Er zijn geen pijnklachten. De inrichtingstandarts legt het verzoek van klager om schadeloosstelling voor aan de tandheelkundig adviseur.
In reactie op het beroep is nog aangegeven dat klager heeft aangegeven geen pijn te hebben en dat er geen probleem is bij het kauwen. Wellicht is handhaven van deze situatie voor het moment de beste optie. Kronen en brugwerk behoren niet tot de
toegestane tandheelkundige zorg in detentie.

3. De beoordeling
Volgens klager is er trauma ontstaan onder de brug, voor het definitief plaatsen van de brug. Ten tijde van het ontstane trauma zat de brug vast met noodcement.
Klager meent dat het trauma is ontstaan op het politiebureau. Zijn eigen tandarts heeft toen voorgesteld een kroon onder een kroon te maken (de zogenoemde telescoopkroon).
Als er echter al trauma is aan een element (er was een stuk afgebroken waardoor de kroon niet meer paste) zal er nog meer irritatie c.q. schade aan de zenuw ontstaan door nog een keer te beslijpen voor weer een kroon (de telescoopkroon). Het is zeer
wel
mogelijk dat na enige tijd de zenuw afsterft.
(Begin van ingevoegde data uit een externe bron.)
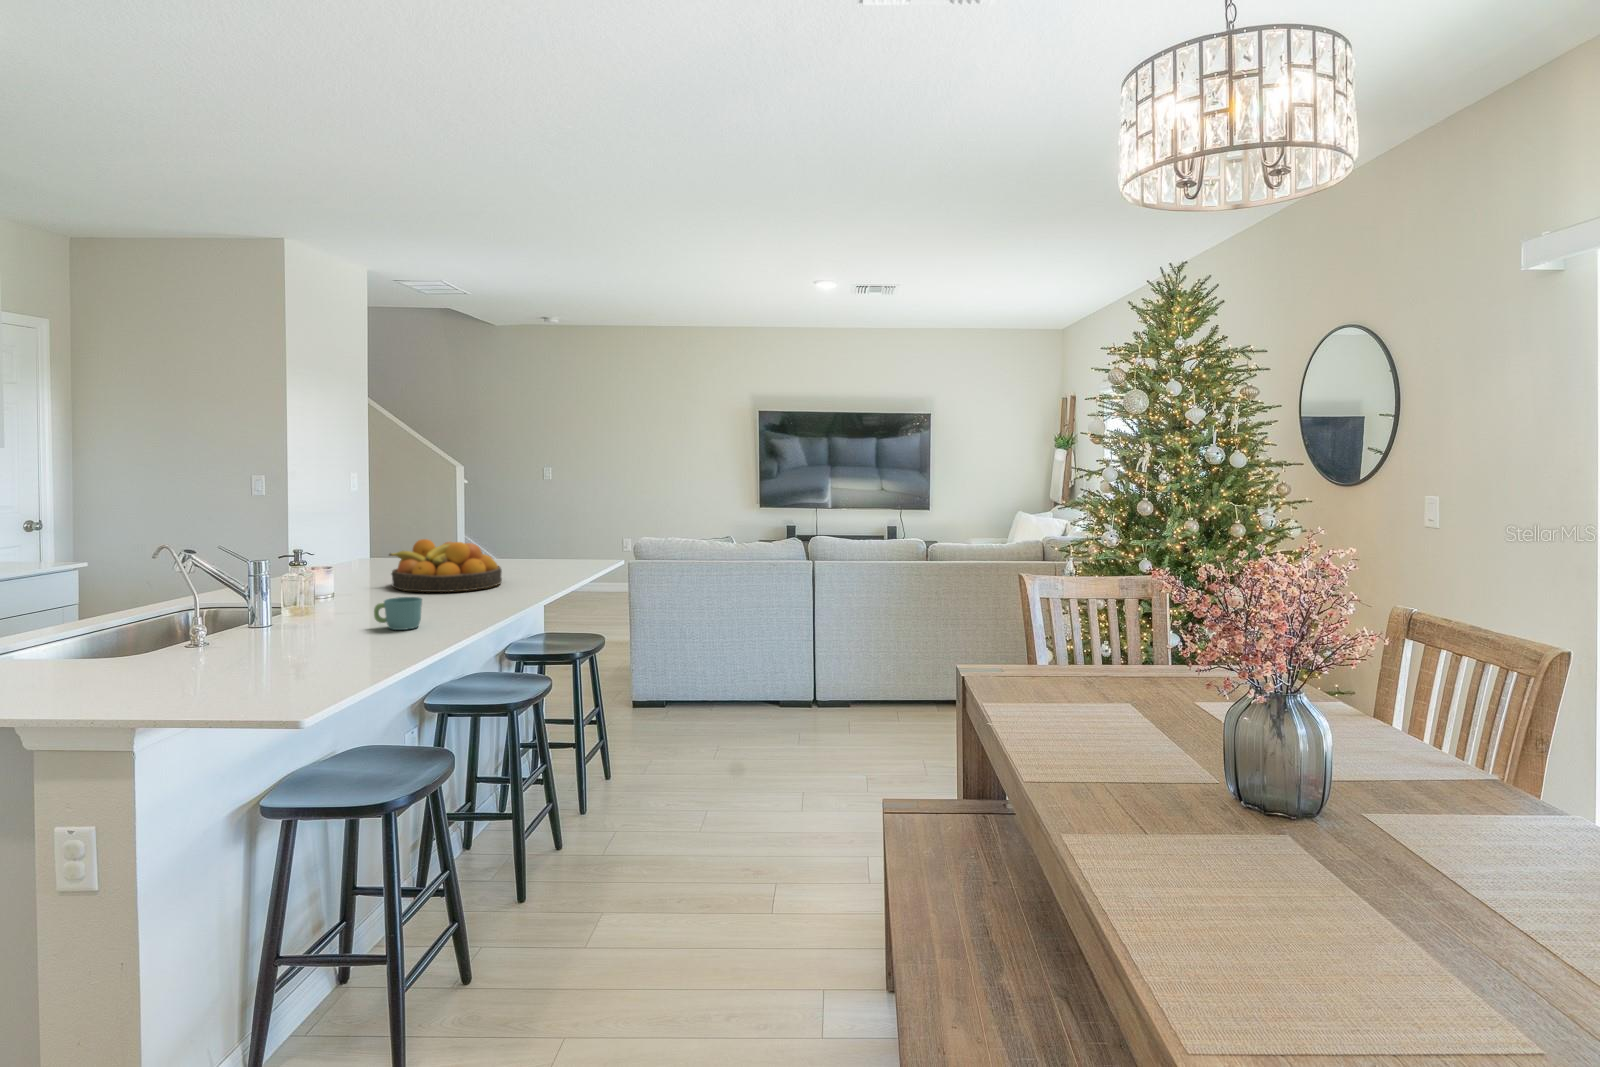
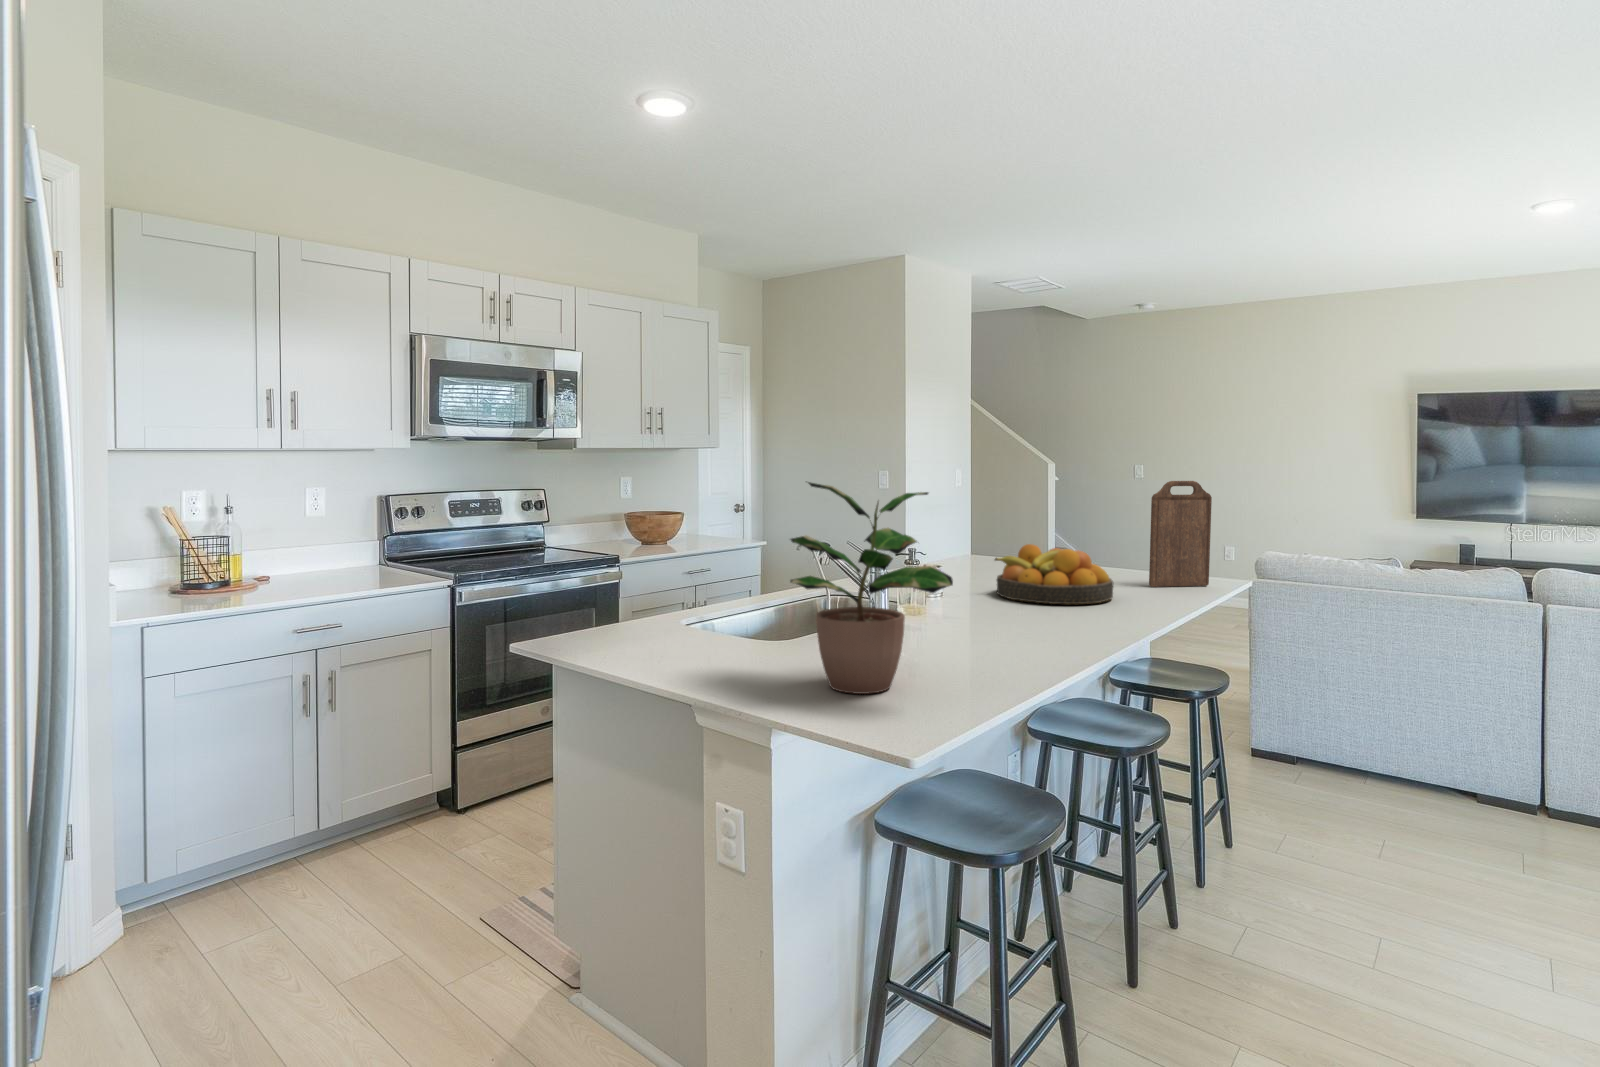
cutting board: none [535,481,585,571] -> present [1149,481,1212,587]
potted plant: none [139,483,328,689] -> present [790,482,953,694]
mug: present [374,597,422,630] -> none [986,609,1036,646]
Dit is op een later tijdstip gebeurd en heeft pijnklachten opgeleverd. De inrichtingstandarts heeft toen een wortelkanaalbehandeling gedaan op 21 augustus 2012. Gebruikelijk is dan langere tijd te wachten
en
nog geen kroon (in dit geval die bovengenoemde telescoop kroon) te maken. Helaas voor klager heeft deze wortelkanaalbehandeling niet mogen baten en is er door de kaakchirurg op 4 september 2012 een retrograde apexresectie gedaan (het verwijderen van
ontsteking aan de wortelpunt). Op 9 oktober 2013 heeft de kaakchirurg de wortel (radix) onder de hoektand (23) verwijderd omdat deze aangetast was door diepe cariës (cariës profunda).
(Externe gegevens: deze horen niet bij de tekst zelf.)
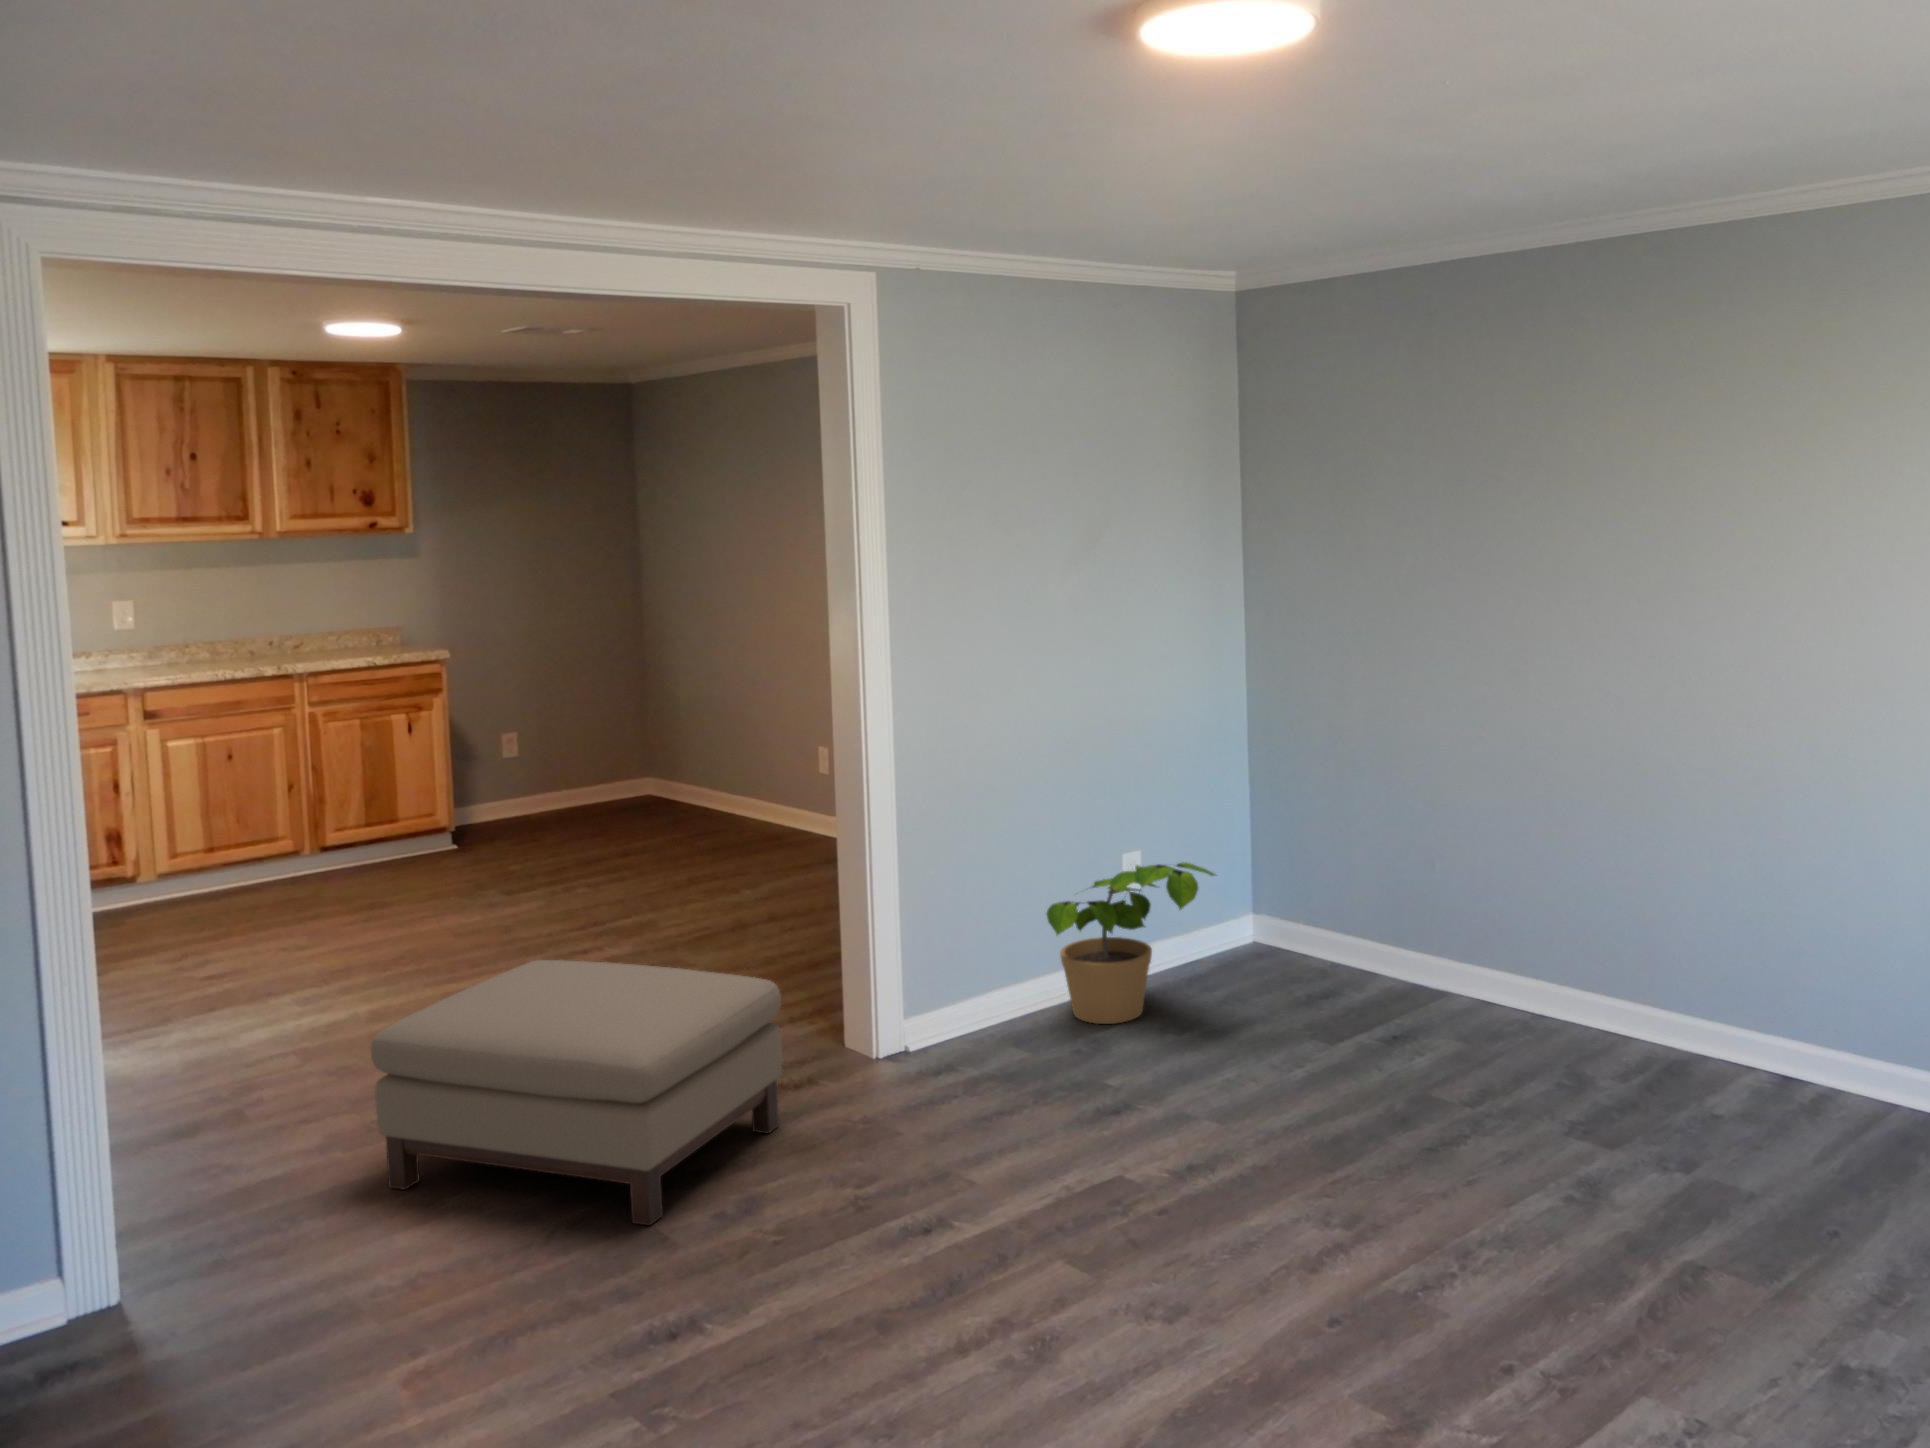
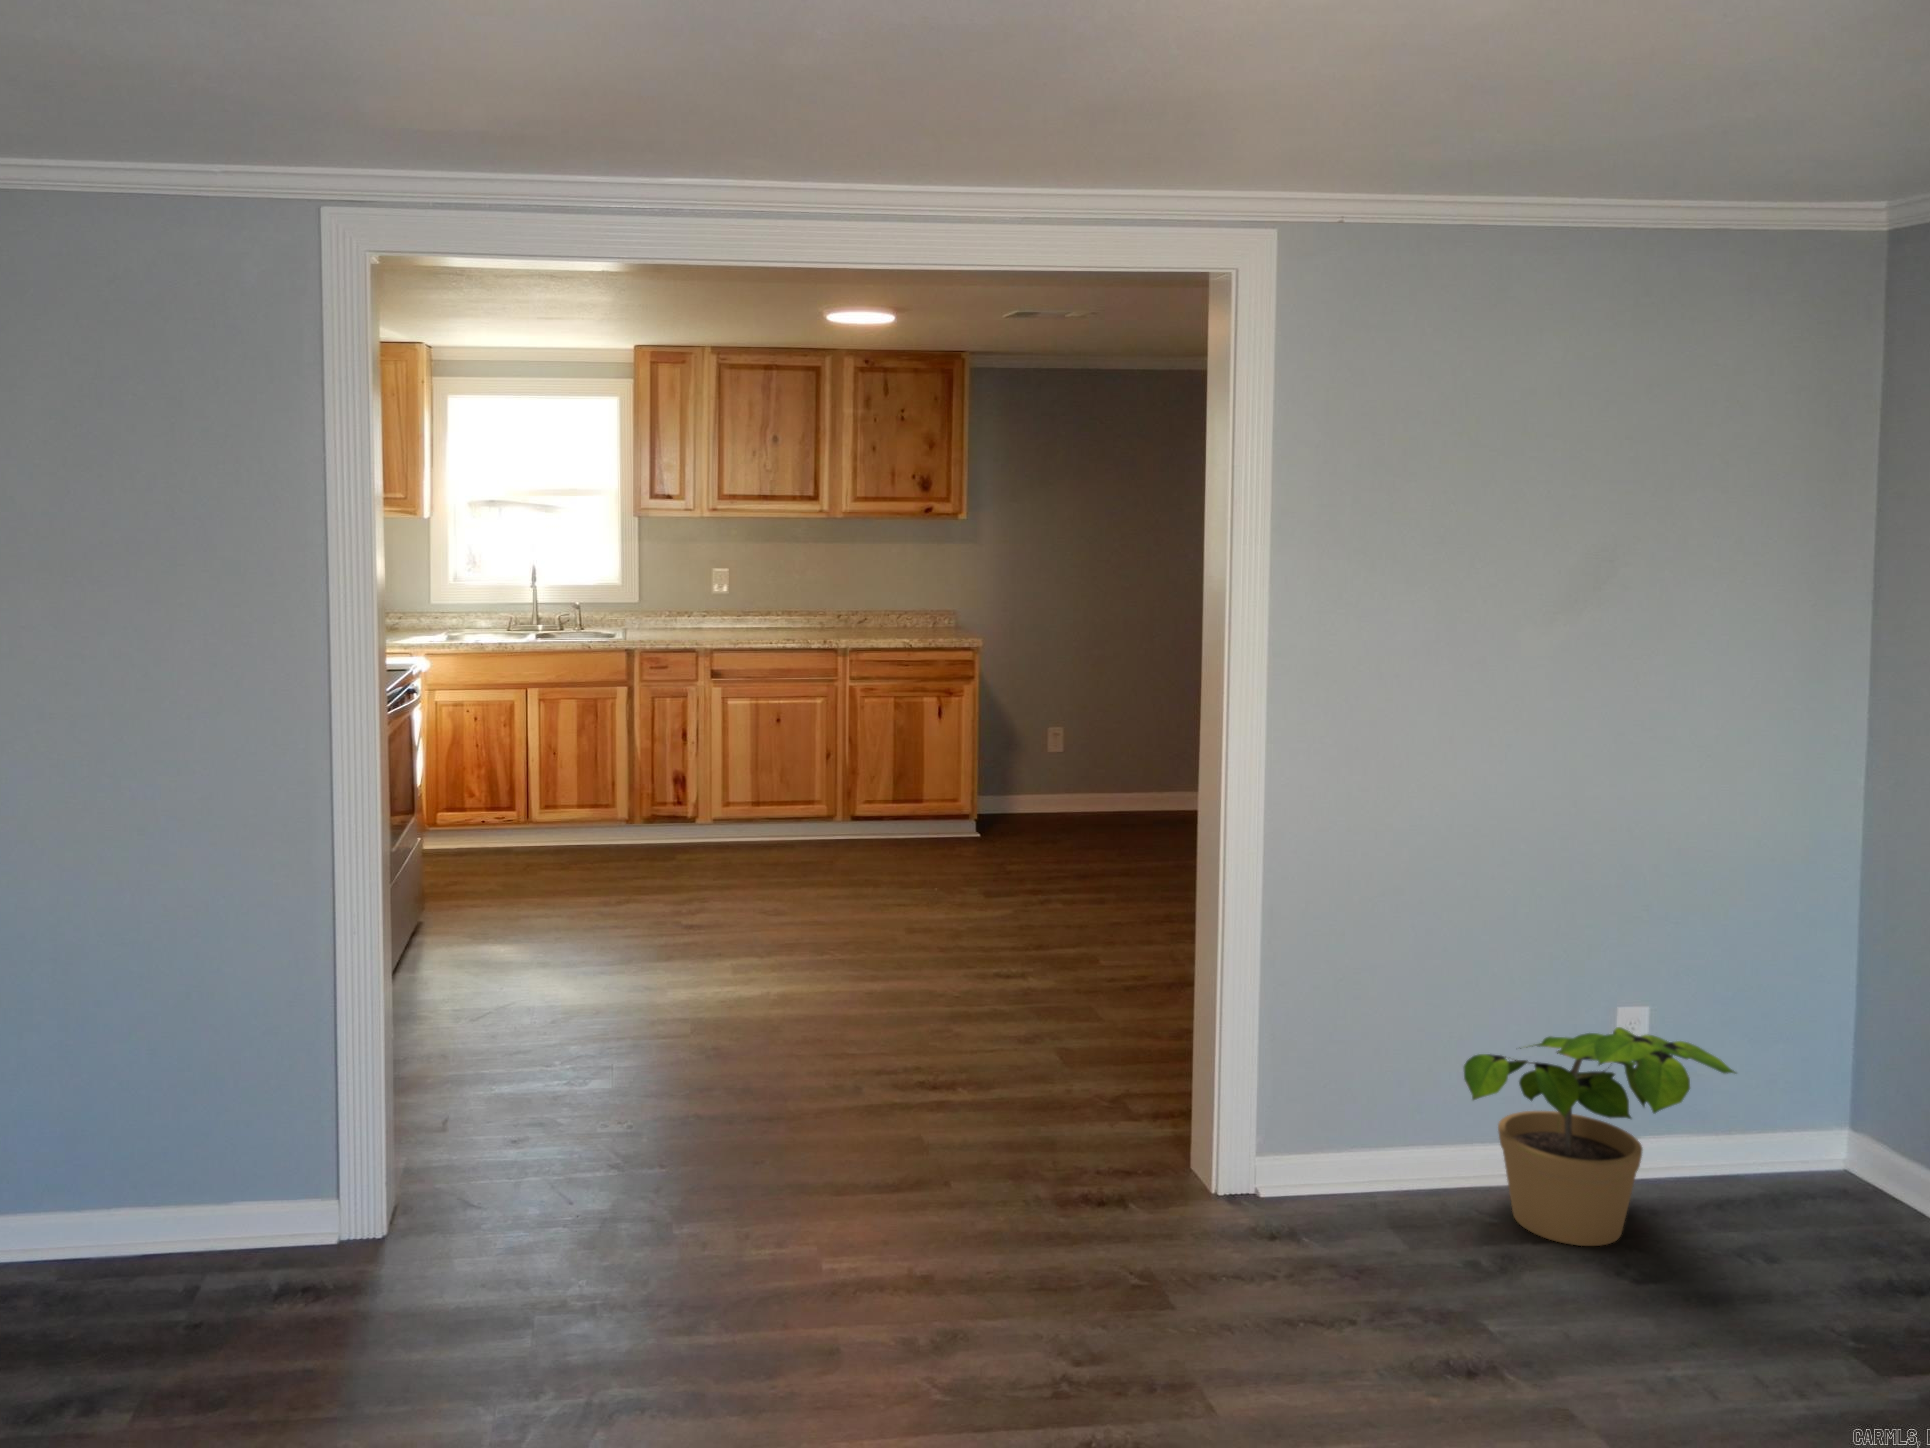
ottoman: present [371,960,782,1225] -> none [635,980,1055,1326]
De beroepscommissie is het voorgaande in samenhang en onderling verband bezien van oordeel dat het handelen van de inrichtingstandarts niet kan worden aangemerkt als in strijd met de in artikel 28 Pm neergelegde norm. Het beroep zal derhalve ongegrond
worden verklaard.

4. De uitspraak
De beroepscommissie verklaart het beroep ongegrond.

Aldus gegeven door de beroepscommissie voornoemd, bestaande uit
mr. S.B. de Pauw Gerlings - Döhrn, voorzitter, dr.ing. C.J. Ruissen en B.G.J. Veldman, leden, in tegenwoordigheid van mr. I. Lispet, secretaris, op 10 april 2014.